The expected increase in the quantity of aid entering Gaza will be vital, given the enormous needs inside the war-shattered territory and arduous humanitarian conditions.
"Humanitarian needs inside Gaza are huge, given the deprivation the people of Gaza have been subjected to during the two years of the war," Osama Shaath, an advisor to Palestinian President Mahmoud Abbas, told TNA.
"Gaza's farmlands have all been destroyed and will be unable to produce food for many years to come," he added.
The increase in the quantity of aid entering Gaza will contribute to making the territory liveable after the massive devastation it sustained during the two years of the war.
This will build on the Gaza reconstruction plan formulated by Egypt and endorsed by Arab and Islamic states in March this year.
The plan, whose implementation will cost an estimated $53 billion and aimed to counter Trump's initial proposal to take over Gaza and build it into a "Riviera", prioritises in-situ reconstruction by 2030.
It will clear millions of tonnes of rubble, demine unexploded ordnance, and repurpose debris for infrastructure like solar-powered housing.
Trump's plan for ending the war in Gaza now incorporates Egyptian elements, with Cairo influencing the Board of Peace, a Trump-headed oversight body, including Tony Blair, for financing and technocratic governance until the Palestinian Authority (PA) assumes control.
Backed by Gulf donors and conditioned on political reforms within the PA, Egypt's blueprint for reconstructing Gaza ensures no Palestinian exodus, aligning with PA ambitions for post-war oversight, despite US and Israeli hesitance, analysts said.
"Egypt is pushing for PA control of Gaza because this is the only way to achieve the required administrative unity between Palestinian territories in Gaza and the West Bank," Shaath said.
"This unity is necessary for the founding of the aspired Palestinian state," he added.
An emergency Arab summit in March this year, aimed at securing Arab support for Egypt's Gaza reconstruction plan, positioned Egypt as the reconstruction architect of the war-devastated territory.
Egypt is now preparing to organise a donors' conference to raise the funds necessary for the reconstruction of Gaza.
The date of the conference has not been set yet, but some countries are already expressing enthusiasm about contributing funds.
Egypt's post-war involvement in Gaza prioritises security, aid delivery, and a stable transition away from Hamas's control in Gaza, aligning with Trump's vision of a technocratic Palestinian administration transitioning to PA control in a few months, most probably by mid-2026.
This suggests that Egypt will focus on dismantling Hamas's political and military influence, analysts say.
"Egypt insists on ending Hamas's rule of Gaza as a way of ending the conflict," Egyptian political analyst Ahmed Abdel Meguid told TNA.
"This group has offered the Palestinians in the past years, since it has taken over Gaza, nothing but wars and destruction," he added.

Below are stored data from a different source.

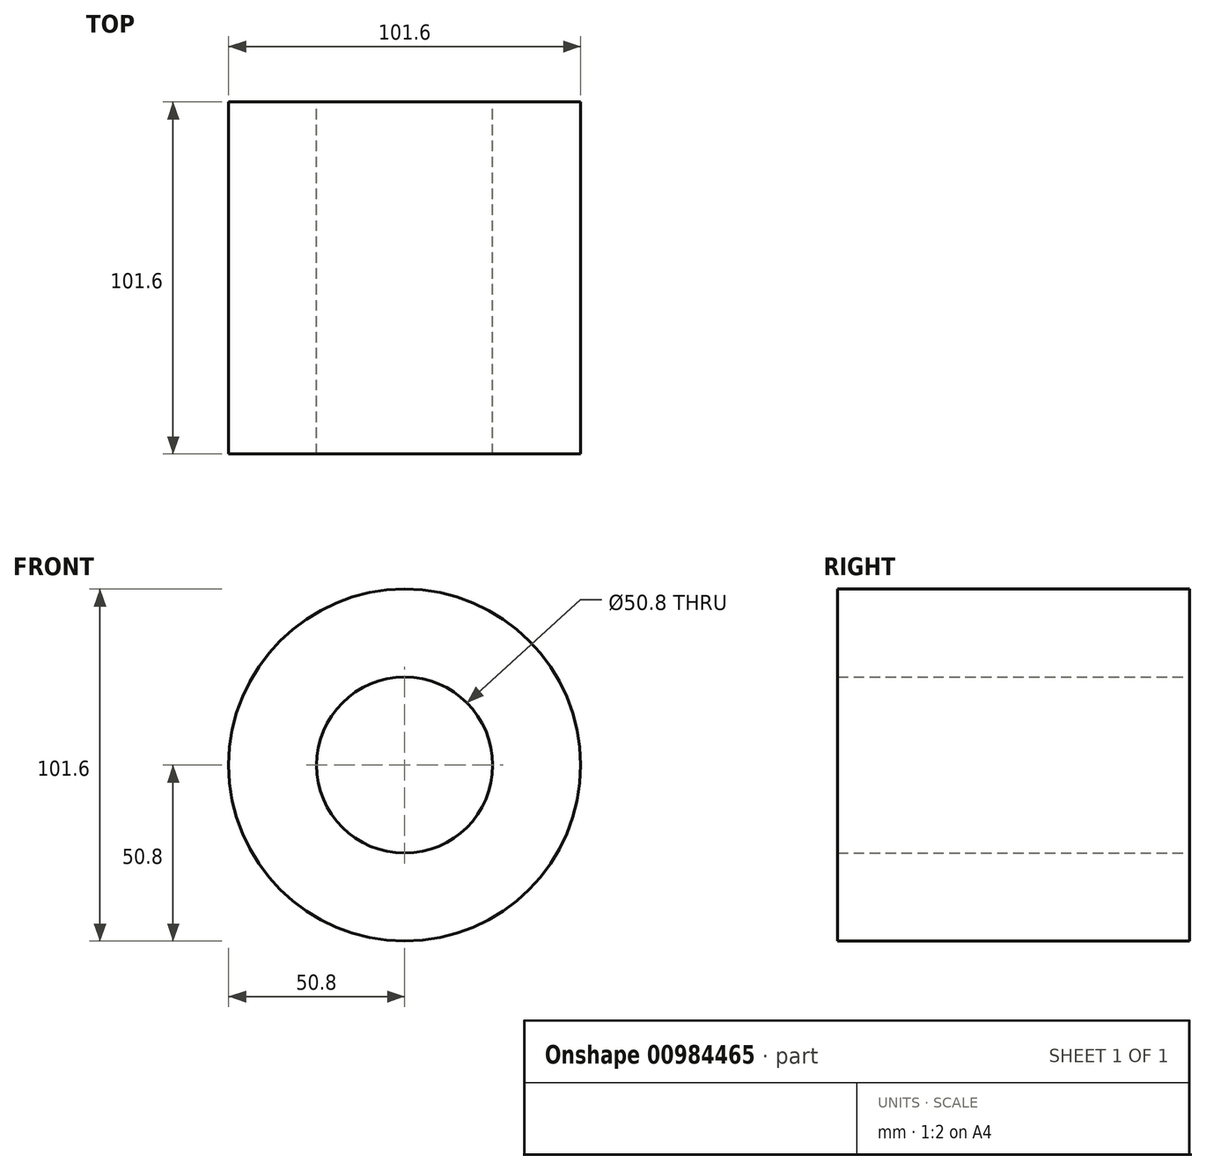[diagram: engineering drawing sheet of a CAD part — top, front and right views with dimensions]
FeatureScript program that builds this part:
annotation { "Feature Type Name" : "Feature", "Feature Type Description" : "" }
export const myFeature = defineFeature(function(context is Context, id is Id, definition is map)
    precondition{}
    {
        {
            var Q0;
            Q0=qCreatedBy(makeId("Front.planeOp"),FACE);
            var sketch = newSketch(context, id + "F0", { "sketchPlane" : qUnion([Q0])});
            skCircle(sketch, "E0", {"center": v(0, 0) * mm, "radius": 25.4 * mm});
            skCircle(sketch, "E1", {"center": v(0, 0) * mm, "radius": 50.8 * mm});
            skSolve(sketch);
        }
        {
            var Q0;
            Q0 = qSketchRegion(id + "F0", true);
            extrude(context, id + "F1", {"entities" : qUnion([Q0]), "depth" : 101.6 * mm, "offsetDistance" : 25.4 * mm});
        }
    });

Egypt has pushed for Hamas's disarmament, with Cairo coordinating security measures to prevent arms smuggling and ensure stability.
Such a position is partly rooted, analysts say, in ideological differences between Egypt and Hamas, a group Cairo views as an ideological offshoot of the Muslim Brotherhood, the charity-educational organisation it has suppressed since outlawing it in 2013.